_Source document_.

Get x,y along an arc with a defined starting & ending points I am trying to figure out how to create an arc and then get equidistant points along it. I've brought this here from Stack Overflow b/c it's more of a math question than a programming one, however I am not a math person so if you answer please keep in mind you're speaking to a layperson. 
I have a starting point:
(144,166)
I have an ending point:
(296,318)
My coordinate system starts at (0,0) on the upper left corner. 
I'd like to know how to get 4 equidistant points within an arc between my starting and ending points.

So how would I get the x,y for X1, X2, X3 & X4 ? 
 A: If the circle passes through
$A=(a, b)$ and $B=(c,d)$,
its center $C=(u, v)$ has to be
on the perpendicular bisector
of $AB$.
This line passes through
$D=(A+B)/2$
and,
since the slope of
$AB$ is
$m=\frac{d-b}{c-a}$,
 has slope
$-1/m = -\frac{c-a}{d-b}$.
The points on it
are of the form
$D-t(d-b, c-a)$
for real $t$.
Choose one of these,
and call it $P$.
Get the angles from
$P$ to $A$ and $P$ to $B$;
their difference is
$\angle APB$.
Now,
consider these points as complex numbers.
This allows rotation to be done
by multiplication.
Compute
$\theta = \angle APB/n$
($n=5$ in your case).
For $k$ from $1$ to $n-1$,
compute
$P+(P-A)(\cos(k\theta)+i\sin(k\theta)$,
which is the line from $P$ to $A$
rotated by
$k \theta$.
These are your points.
A: To make this easier we're going to use polar coordinates and a parametric representation. In polar coordinates, circles are defined by a center $(x_0,y_0)$, a radius $r$, and an angle $\theta$.

_Exercise set_.
**A.** Based on the forum thread, answer yes or no to each statement, quoting the words that decide it: (i) the asker's coordinate system starts at (0,0) in the upper left corner; (ii) the asker wants five equidistant points along the arc; (iii) the second answer says circles in polar coordinates are defined by a center and a radius alone.
**B.** Rewrite the forum thread's passage starting at "My coordinate system" and ending at "and ending points.", with "evenly spaced" in place of "equidistant".
The data after this has no connection to the forum thread.

_Data_.
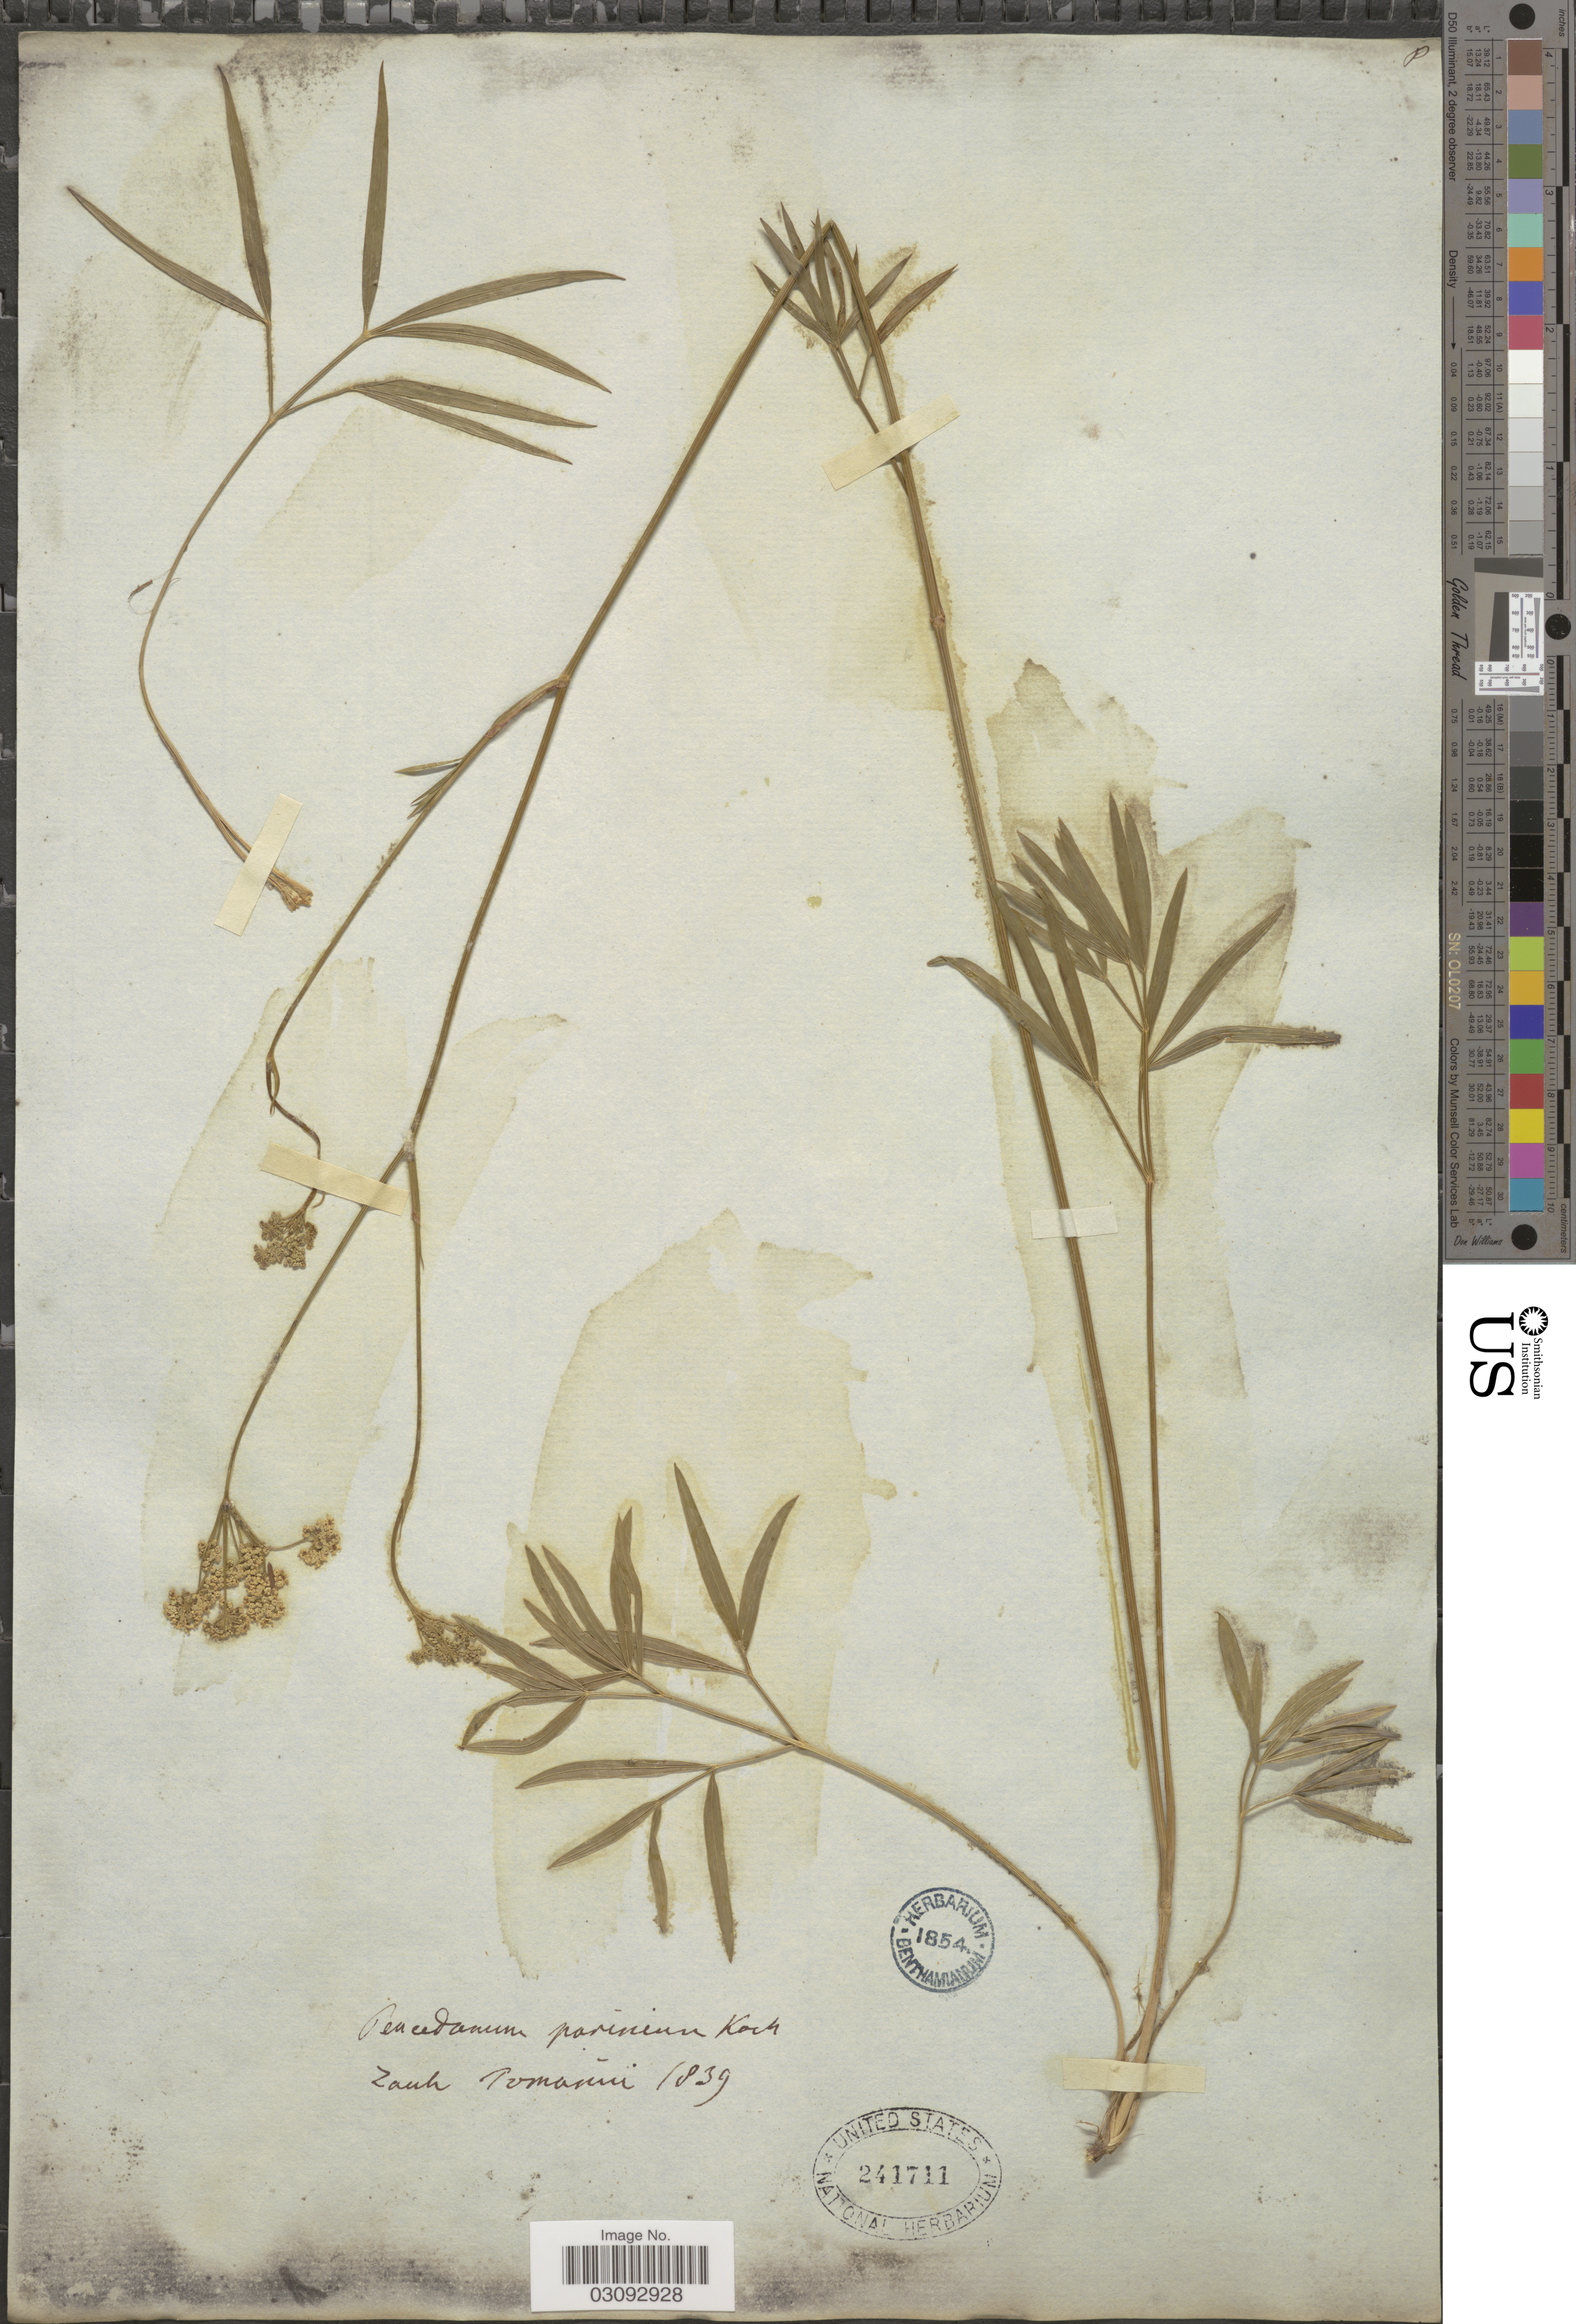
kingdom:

_Outputs in order_.
**A.**
(i) Yes: "My coordinate system starts at (0,0) on the upper left corner."
(ii) No: "I'd like to know how to get 4 equidistant points within an arc between my starting and ending points."
(iii) No: "In polar coordinates, circles are defined by a center $(x_0,y_0)$, a radius $r$, and an angle $\theta$."

**B.**
My coordinate system starts at (0,0) on the upper left corner. 
I'd like to know how to get 4 evenly spaced points within an arc between my starting and ending points.